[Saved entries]
- - - - -
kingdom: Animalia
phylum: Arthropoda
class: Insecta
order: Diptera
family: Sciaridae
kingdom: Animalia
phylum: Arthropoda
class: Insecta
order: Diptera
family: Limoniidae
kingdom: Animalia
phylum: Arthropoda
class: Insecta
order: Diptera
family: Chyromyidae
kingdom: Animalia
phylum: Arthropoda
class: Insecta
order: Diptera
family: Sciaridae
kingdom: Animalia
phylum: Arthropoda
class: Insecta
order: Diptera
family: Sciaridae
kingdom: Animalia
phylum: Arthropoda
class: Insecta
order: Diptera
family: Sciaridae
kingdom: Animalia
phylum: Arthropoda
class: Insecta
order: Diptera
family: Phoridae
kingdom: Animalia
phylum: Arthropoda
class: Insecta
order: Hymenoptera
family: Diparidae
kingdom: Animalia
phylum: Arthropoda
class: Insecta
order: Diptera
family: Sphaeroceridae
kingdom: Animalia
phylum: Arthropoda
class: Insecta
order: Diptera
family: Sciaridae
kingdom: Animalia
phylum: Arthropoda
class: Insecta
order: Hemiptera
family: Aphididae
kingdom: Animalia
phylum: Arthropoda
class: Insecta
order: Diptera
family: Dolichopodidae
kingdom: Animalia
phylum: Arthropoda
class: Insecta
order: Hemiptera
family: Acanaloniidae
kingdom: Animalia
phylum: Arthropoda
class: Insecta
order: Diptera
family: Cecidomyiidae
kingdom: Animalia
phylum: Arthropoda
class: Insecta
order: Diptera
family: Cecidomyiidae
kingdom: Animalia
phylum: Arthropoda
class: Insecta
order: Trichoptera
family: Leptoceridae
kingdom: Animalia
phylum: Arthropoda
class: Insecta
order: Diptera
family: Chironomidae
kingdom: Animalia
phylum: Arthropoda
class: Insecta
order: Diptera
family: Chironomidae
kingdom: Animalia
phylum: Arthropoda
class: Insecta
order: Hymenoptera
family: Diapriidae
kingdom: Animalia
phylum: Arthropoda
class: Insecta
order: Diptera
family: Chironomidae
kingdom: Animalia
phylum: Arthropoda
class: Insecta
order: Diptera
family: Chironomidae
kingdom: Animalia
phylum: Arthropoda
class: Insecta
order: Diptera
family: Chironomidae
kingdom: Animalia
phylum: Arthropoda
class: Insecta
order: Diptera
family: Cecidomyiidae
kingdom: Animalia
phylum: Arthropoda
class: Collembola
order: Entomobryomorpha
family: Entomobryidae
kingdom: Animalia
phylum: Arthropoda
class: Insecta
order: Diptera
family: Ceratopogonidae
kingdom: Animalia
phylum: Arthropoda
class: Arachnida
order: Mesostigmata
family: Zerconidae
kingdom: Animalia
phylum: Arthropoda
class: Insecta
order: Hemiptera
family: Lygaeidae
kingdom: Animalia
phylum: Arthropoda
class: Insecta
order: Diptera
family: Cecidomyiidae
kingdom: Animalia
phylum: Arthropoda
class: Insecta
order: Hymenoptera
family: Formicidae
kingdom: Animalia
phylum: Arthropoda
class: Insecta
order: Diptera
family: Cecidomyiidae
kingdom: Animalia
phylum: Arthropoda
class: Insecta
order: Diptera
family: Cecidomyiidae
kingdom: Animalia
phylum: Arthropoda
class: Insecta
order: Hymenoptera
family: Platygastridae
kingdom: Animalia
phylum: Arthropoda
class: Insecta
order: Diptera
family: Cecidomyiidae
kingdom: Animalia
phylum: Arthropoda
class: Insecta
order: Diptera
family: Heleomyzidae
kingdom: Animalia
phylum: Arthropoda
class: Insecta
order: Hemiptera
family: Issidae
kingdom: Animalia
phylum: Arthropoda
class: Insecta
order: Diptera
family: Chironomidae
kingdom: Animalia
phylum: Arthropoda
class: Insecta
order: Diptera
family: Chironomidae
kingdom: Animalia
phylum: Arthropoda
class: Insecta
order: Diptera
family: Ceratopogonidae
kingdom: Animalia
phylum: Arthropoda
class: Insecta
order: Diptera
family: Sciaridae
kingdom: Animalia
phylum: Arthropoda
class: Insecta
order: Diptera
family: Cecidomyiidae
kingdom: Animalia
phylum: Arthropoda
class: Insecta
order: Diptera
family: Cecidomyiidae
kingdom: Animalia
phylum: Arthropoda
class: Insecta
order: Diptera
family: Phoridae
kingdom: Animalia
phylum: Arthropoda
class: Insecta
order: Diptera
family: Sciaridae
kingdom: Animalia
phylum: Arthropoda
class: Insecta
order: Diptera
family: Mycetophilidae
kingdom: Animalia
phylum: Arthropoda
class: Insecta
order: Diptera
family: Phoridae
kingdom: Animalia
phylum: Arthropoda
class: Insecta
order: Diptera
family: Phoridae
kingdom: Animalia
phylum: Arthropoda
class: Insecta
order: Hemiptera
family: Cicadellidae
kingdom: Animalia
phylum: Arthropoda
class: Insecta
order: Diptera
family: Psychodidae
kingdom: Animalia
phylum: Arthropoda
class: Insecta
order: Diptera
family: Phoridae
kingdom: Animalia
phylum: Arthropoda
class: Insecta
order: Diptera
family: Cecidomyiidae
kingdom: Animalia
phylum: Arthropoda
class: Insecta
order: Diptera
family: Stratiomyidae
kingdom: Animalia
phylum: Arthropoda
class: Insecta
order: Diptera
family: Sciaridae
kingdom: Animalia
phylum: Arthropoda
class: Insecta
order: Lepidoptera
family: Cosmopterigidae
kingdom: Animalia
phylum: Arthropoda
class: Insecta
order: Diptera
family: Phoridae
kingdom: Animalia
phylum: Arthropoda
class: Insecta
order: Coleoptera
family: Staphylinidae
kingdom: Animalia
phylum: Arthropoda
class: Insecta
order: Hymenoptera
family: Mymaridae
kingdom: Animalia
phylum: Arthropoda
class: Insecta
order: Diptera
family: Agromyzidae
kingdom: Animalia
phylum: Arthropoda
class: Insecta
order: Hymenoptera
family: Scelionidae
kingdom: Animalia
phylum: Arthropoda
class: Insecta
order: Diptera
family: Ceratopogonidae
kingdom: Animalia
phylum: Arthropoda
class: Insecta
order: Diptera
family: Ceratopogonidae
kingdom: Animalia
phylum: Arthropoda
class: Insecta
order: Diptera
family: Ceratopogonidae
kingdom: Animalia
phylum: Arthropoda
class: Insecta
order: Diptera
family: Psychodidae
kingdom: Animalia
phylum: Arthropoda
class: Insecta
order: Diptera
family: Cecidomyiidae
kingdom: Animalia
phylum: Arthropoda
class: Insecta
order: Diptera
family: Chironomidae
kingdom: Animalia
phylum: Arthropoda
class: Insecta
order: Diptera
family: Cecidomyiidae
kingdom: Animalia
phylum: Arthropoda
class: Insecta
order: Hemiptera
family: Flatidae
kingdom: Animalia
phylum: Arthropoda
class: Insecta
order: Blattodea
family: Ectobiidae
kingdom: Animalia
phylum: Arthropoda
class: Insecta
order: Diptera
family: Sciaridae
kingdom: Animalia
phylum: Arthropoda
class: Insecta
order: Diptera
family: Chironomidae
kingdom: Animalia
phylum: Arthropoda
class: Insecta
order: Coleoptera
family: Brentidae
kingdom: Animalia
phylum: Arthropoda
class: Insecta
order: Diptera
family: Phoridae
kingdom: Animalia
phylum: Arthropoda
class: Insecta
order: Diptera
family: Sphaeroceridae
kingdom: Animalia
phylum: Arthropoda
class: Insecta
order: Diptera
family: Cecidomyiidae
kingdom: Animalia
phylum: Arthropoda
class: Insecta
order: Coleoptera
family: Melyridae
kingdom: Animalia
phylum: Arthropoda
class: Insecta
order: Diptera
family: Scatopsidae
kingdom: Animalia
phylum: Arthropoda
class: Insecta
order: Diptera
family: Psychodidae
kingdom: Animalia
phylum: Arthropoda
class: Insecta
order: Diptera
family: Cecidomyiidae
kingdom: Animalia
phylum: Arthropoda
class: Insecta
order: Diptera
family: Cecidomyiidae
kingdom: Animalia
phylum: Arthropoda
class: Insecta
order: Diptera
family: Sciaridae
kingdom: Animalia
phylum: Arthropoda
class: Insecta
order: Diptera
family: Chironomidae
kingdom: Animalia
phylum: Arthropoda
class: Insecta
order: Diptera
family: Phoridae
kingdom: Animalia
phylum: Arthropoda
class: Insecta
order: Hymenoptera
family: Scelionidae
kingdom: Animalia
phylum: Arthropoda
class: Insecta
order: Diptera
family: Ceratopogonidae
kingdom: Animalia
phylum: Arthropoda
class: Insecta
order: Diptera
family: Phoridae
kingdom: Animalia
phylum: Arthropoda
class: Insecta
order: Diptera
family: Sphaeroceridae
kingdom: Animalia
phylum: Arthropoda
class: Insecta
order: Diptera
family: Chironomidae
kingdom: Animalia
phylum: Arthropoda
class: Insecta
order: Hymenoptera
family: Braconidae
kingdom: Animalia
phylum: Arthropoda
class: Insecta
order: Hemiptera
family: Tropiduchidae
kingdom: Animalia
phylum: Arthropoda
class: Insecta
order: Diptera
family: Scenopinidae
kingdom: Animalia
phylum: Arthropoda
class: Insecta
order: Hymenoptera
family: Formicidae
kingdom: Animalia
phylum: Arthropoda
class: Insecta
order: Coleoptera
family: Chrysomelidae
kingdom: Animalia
- - - - -
To do: Copy the rows above word for word, from the first line through the line containing "class: Collembola", including both of those lines.

Complete answer:
kingdom: Animalia
phylum: Arthropoda
class: Insecta
order: Diptera
family: Sciaridae
kingdom: Animalia
phylum: Arthropoda
class: Insecta
order: Diptera
family: Limoniidae
kingdom: Animalia
phylum: Arthropoda
class: Insecta
order: Diptera
family: Chyromyidae
kingdom: Animalia
phylum: Arthropoda
class: Insecta
order: Diptera
family: Sciaridae
kingdom: Animalia
phylum: Arthropoda
class: Insecta
order: Diptera
family: Sciaridae
kingdom: Animalia
phylum: Arthropoda
class: Insecta
order: Diptera
family: Sciaridae
kingdom: Animalia
phylum: Arthropoda
class: Insecta
order: Diptera
family: Phoridae
kingdom: Animalia
phylum: Arthropoda
class: Insecta
order: Hymenoptera
family: Diparidae
kingdom: Animalia
phylum: Arthropoda
class: Insecta
order: Diptera
family: Sphaeroceridae
kingdom: Animalia
phylum: Arthropoda
class: Insecta
order: Diptera
family: Sciaridae
kingdom: Animalia
phylum: Arthropoda
class: Insecta
order: Hemiptera
family: Aphididae
kingdom: Animalia
phylum: Arthropoda
class: Insecta
order: Diptera
family: Dolichopodidae
kingdom: Animalia
phylum: Arthropoda
class: Insecta
order: Hemiptera
family: Acanaloniidae
kingdom: Animalia
phylum: Arthropoda
class: Insecta
order: Diptera
family: Cecidomyiidae
kingdom: Animalia
phylum: Arthropoda
class: Insecta
order: Diptera
family: Cecidomyiidae
kingdom: Animalia
phylum: Arthropoda
class: Insecta
order: Trichoptera
family: Leptoceridae
kingdom: Animalia
phylum: Arthropoda
class: Insecta
order: Diptera
family: Chironomidae
kingdom: Animalia
phylum: Arthropoda
class: Insecta
order: Diptera
family: Chironomidae
kingdom: Animalia
phylum: Arthropoda
class: Insecta
order: Hymenoptera
family: Diapriidae
kingdom: Animalia
phylum: Arthropoda
class: Insecta
order: Diptera
family: Chironomidae
kingdom: Animalia
phylum: Arthropoda
class: Insecta
order: Diptera
family: Chironomidae
kingdom: Animalia
phylum: Arthropoda
class: Insecta
order: Diptera
family: Chironomidae
kingdom: Animalia
phylum: Arthropoda
class: Insecta
order: Diptera
family: Cecidomyiidae
kingdom: Animalia
phylum: Arthropoda
class: Collembola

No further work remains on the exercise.